Because it relies so heavily on personalized stories to construct remembrances of the past, television history is made by those who show up. City officials are typically averse to commemorating a controversial or negative past. Dallas is reluctant to sustain memories of the Kennedy assassination; Chicago works to avoid its connection to Al Capone. Similarly, LAPD officers were interviewed as part of the riot anniversary coverage, but current, high-ranking police and city officials who might speak about policy changes in the department (and put the riots in historical context) were missing from the coverage. Also missing were the officers who were tried for beating King, although their attorney was interviewed as part of CNN’s hour-long special on the riots. As a result, King himself and members of the community affected by the riots were the main focus of television remembrances. In some respects, this was empowering for a historically disempowered group of citizens who were able to present their perspective without much challenge. Yet the personalization also had its downside for those featured in the coverage.

To see why, one must consider how personalizing history affects public understanding of the past. Researchers who study the effects of media have found that when it comes to covering public issues, personalizing narratives encourages audiences to praise or blame individuals for their own problems and successes. Describe the hold-up of a convenience store, and people want to punish the thief. Stories that put specific events in a broader social or historical context encourage audiences to support or demand social solutions, like policy change. Describe a crime wave in a particular part of the city, and people demand more police patrols in the area. How might this play out when television remembers? Since television is dominated by personalizing narratives, audiences may come to see historical events as the personal responsibility of particular individuals.
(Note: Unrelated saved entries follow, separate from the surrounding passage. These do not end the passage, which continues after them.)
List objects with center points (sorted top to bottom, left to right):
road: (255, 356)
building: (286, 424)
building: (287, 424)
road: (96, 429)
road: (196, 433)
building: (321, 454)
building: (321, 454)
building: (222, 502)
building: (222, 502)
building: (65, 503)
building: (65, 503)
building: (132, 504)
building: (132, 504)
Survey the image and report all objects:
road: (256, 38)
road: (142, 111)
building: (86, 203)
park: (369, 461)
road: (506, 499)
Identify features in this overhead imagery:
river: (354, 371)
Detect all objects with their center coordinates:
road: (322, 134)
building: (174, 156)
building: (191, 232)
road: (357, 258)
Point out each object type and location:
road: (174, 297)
In the immediate aftermath of the 1992 riots, a struggle broke out over naming them. Some called them the “Rodney King riots,” but others objected that this term suggested King was responsible for what had happened. Making King the central figure in remembrances of the riots two decades later once again opened up the possibility of blaming him for them, especially since other individuals who might have been blamed could not or would not cooperate in the commemorative coverage. By agreeing to participate in the media’s remembrances, King could tell his story but also became a potential target for blame. For example, coverage of the L.A. riots anniversary by The Root, a website published by Slate that presents an African American perspective on public affairs, featured a portrait gallery of several of the riots’ key figures, beginning with Rodney King. User responses to this visual, personalized representation of the riots overwhelmingly blame King for the riots, arguing that he was driving under the influence and failed to obey police commands -- in other words that he was responsible for the beating that served as a flashpoint, not the officers who struck him. 
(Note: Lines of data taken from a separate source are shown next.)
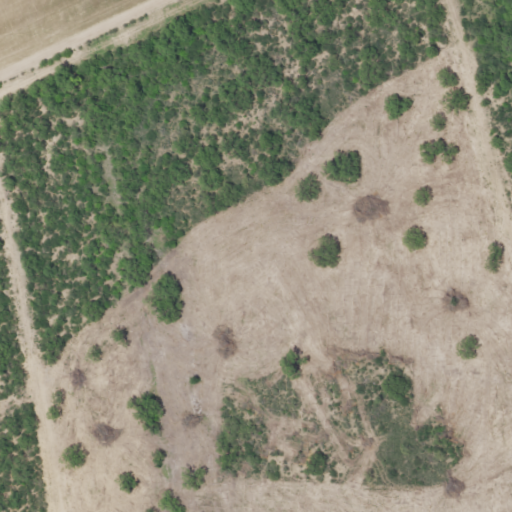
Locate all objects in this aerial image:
road: (79, 36)
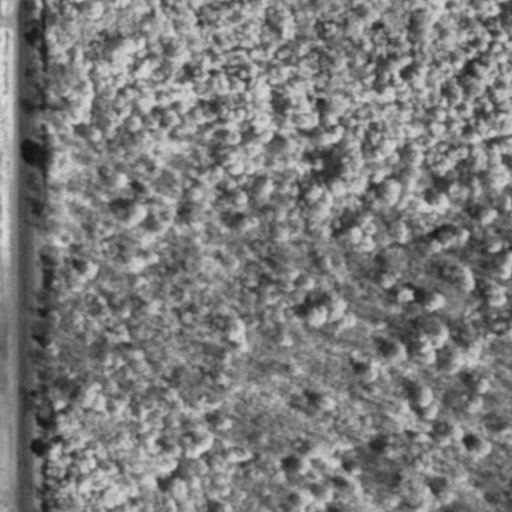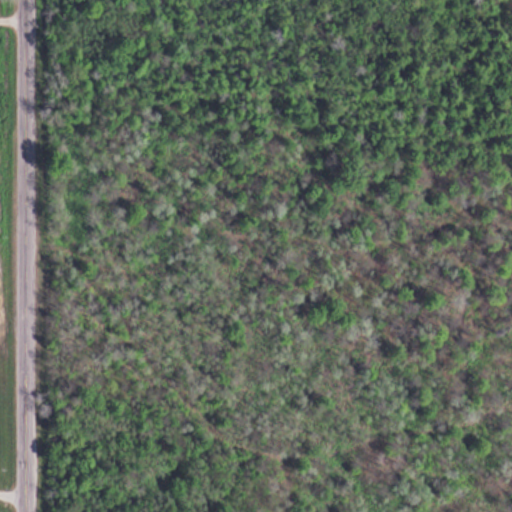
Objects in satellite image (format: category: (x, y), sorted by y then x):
road: (12, 18)
road: (25, 256)
road: (233, 422)
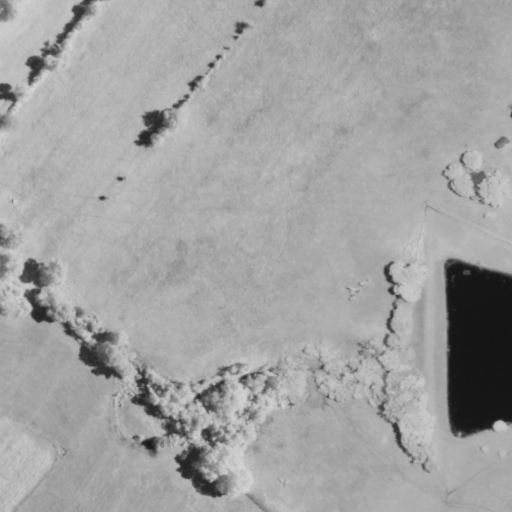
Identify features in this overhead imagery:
road: (402, 191)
Watching the anniversary coverage of the riots over the weekend was a lesson in the strengths and weaknesses of television as a medium for conveying history. It is vivid, emotional, and engaging, and its reach is broad. Yet it has difficulty portraying the social forces that most modern historians recognize as key to explaining the past. Instead, it envisions history as the responsibility of specific, identifiable actors. The strengths and weaknesses of the medium almost certainly influence not just how but what television remembers.